**Exercise instructions:** Word for word, set down every line of the entries below from the line with "- [x] 会话切换不丢失消息" to the line with "## 🚧 进行中的功能", including both, and no other line.

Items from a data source
====================
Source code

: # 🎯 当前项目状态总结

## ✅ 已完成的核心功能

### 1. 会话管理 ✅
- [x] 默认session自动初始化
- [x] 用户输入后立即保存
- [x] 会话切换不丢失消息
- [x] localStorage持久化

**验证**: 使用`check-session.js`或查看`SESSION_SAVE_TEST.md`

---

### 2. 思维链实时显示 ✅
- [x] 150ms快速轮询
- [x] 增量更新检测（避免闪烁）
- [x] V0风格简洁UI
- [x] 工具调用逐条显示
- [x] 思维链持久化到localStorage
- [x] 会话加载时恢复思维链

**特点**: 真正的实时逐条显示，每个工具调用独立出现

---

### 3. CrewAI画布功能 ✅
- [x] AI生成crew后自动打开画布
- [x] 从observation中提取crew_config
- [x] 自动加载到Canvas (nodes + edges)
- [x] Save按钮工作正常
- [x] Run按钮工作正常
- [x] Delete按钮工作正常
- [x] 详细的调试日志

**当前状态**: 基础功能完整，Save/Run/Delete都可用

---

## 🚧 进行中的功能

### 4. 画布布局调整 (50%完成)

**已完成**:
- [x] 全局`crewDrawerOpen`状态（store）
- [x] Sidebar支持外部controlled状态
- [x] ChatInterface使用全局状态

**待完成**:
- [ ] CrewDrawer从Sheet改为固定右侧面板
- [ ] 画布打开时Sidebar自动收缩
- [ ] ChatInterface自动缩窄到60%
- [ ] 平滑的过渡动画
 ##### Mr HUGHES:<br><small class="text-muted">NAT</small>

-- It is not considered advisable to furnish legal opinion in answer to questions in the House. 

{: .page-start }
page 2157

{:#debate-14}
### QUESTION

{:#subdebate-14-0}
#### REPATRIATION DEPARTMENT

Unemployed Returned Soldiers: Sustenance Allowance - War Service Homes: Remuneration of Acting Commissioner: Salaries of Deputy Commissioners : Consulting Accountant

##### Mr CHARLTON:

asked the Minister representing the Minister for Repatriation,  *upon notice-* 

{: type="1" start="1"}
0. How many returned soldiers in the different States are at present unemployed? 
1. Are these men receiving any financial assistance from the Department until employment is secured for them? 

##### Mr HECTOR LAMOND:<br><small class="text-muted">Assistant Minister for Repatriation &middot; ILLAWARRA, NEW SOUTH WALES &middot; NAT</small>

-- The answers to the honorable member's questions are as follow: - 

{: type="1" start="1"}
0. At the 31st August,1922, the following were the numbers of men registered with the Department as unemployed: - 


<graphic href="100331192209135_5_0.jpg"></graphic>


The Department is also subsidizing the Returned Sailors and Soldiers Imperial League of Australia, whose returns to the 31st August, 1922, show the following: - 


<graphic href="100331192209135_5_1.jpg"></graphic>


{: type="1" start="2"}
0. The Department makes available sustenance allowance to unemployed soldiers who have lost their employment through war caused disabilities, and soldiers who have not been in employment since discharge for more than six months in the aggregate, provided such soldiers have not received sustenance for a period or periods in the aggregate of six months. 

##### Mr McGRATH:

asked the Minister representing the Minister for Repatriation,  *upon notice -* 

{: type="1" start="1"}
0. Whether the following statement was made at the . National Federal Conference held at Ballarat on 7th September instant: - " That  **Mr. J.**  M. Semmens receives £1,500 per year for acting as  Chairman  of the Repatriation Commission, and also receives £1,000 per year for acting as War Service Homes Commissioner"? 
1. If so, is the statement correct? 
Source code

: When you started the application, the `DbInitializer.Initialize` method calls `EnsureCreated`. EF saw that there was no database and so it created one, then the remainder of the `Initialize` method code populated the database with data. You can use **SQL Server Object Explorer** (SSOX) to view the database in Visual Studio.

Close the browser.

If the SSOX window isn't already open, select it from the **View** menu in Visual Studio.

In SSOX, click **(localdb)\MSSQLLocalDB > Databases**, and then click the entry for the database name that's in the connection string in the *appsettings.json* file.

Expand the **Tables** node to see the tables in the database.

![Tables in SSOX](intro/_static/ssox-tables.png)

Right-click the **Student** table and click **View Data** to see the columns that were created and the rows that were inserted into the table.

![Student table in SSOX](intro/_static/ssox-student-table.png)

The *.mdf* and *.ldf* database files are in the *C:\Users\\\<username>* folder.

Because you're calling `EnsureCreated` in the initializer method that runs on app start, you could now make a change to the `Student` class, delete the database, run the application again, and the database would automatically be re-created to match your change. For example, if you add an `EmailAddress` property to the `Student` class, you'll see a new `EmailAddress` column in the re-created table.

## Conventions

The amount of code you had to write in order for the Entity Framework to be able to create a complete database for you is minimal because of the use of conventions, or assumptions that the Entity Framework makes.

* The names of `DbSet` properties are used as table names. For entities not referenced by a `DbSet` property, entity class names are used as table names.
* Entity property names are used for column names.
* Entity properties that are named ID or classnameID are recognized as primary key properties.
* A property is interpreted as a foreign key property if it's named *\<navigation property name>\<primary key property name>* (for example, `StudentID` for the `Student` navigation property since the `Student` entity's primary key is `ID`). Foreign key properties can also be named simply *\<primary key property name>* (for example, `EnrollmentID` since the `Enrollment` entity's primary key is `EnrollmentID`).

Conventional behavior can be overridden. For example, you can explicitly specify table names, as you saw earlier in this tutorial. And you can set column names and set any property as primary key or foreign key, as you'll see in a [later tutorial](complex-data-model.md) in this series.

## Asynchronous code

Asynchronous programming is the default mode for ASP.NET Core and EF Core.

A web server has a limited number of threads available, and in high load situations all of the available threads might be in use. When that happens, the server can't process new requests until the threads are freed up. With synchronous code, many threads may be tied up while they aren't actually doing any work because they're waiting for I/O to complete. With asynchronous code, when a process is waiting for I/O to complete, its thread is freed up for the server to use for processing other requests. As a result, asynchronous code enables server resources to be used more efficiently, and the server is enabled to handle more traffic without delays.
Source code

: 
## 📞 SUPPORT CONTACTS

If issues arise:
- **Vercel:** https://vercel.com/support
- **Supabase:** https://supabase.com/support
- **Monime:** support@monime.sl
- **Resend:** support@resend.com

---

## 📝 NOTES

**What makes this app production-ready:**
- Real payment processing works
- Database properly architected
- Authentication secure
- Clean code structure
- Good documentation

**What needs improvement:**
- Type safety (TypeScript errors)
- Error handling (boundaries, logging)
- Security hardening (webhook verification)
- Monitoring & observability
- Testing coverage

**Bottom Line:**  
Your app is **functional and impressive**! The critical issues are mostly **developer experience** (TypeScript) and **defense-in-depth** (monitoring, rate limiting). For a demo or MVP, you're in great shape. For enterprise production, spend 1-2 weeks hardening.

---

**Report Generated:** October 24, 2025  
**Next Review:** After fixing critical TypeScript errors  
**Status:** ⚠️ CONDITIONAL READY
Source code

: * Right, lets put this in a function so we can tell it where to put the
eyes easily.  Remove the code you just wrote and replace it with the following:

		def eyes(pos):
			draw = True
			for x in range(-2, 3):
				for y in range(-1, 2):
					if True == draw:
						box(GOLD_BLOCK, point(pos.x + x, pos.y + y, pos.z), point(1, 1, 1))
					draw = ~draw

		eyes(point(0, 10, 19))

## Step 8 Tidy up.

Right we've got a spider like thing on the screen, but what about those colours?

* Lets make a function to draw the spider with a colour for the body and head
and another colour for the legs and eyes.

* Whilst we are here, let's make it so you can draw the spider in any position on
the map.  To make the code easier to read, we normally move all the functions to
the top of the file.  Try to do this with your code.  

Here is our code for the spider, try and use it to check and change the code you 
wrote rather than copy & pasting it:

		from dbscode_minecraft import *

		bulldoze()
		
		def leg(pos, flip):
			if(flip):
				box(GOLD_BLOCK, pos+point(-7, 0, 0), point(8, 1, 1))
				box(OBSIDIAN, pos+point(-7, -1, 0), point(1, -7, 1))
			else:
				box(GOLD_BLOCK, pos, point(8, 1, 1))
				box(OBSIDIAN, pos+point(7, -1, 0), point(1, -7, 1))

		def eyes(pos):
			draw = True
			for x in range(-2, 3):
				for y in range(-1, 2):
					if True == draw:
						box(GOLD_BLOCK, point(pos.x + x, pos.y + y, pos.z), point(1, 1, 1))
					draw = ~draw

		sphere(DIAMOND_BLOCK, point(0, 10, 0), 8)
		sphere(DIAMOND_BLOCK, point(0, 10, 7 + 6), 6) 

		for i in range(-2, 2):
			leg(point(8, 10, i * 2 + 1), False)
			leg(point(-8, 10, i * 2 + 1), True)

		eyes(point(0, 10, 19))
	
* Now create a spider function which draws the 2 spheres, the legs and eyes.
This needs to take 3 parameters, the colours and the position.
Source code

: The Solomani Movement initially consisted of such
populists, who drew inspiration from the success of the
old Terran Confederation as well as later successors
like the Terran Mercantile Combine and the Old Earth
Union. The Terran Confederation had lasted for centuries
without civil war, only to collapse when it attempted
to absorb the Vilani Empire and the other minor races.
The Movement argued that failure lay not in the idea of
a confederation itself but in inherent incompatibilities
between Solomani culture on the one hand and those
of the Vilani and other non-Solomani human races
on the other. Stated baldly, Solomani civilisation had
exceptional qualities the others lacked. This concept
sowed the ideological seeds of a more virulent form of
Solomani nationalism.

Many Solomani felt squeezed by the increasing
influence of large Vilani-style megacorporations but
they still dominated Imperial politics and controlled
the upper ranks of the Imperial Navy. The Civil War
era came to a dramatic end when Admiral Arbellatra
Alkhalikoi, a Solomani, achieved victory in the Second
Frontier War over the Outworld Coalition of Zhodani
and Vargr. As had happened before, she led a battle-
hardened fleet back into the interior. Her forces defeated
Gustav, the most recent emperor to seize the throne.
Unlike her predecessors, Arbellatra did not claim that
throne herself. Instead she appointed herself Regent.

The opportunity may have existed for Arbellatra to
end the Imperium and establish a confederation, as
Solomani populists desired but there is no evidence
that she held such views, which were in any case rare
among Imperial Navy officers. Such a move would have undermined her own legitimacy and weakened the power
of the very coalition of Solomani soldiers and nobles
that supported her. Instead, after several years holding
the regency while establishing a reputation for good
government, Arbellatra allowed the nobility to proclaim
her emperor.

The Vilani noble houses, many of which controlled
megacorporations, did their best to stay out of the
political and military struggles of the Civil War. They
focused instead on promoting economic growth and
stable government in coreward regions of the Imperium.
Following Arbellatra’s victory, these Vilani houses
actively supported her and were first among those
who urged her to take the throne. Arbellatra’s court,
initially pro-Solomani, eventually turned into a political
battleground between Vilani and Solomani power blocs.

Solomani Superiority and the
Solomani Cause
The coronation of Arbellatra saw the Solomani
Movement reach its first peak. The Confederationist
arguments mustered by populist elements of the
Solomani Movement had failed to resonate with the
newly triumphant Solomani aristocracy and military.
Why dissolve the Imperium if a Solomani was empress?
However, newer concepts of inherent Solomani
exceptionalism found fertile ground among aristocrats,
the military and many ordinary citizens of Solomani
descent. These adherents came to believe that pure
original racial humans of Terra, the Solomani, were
====================
**Exercise output:**
- [x] 会话切换不丢失消息
- [x] localStorage持久化

**验证**: 使用`check-session.js`或查看`SESSION_SAVE_TEST.md`

---

### 2. 思维链实时显示 ✅
- [x] 150ms快速轮询
- [x] 增量更新检测（避免闪烁）
- [x] V0风格简洁UI
- [x] 工具调用逐条显示
- [x] 思维链持久化到localStorage
- [x] 会话加载时恢复思维链

**特点**: 真正的实时逐条显示，每个工具调用独立出现

---

### 3. CrewAI画布功能 ✅
- [x] AI生成crew后自动打开画布
- [x] 从observation中提取crew_config
- [x] 自动加载到Canvas (nodes + edges)
- [x] Save按钮工作正常
- [x] Run按钮工作正常
- [x] Delete按钮工作正常
- [x] 详细的调试日志

**当前状态**: 基础功能完整，Save/Run/Delete都可用

---

## 🚧 进行中的功能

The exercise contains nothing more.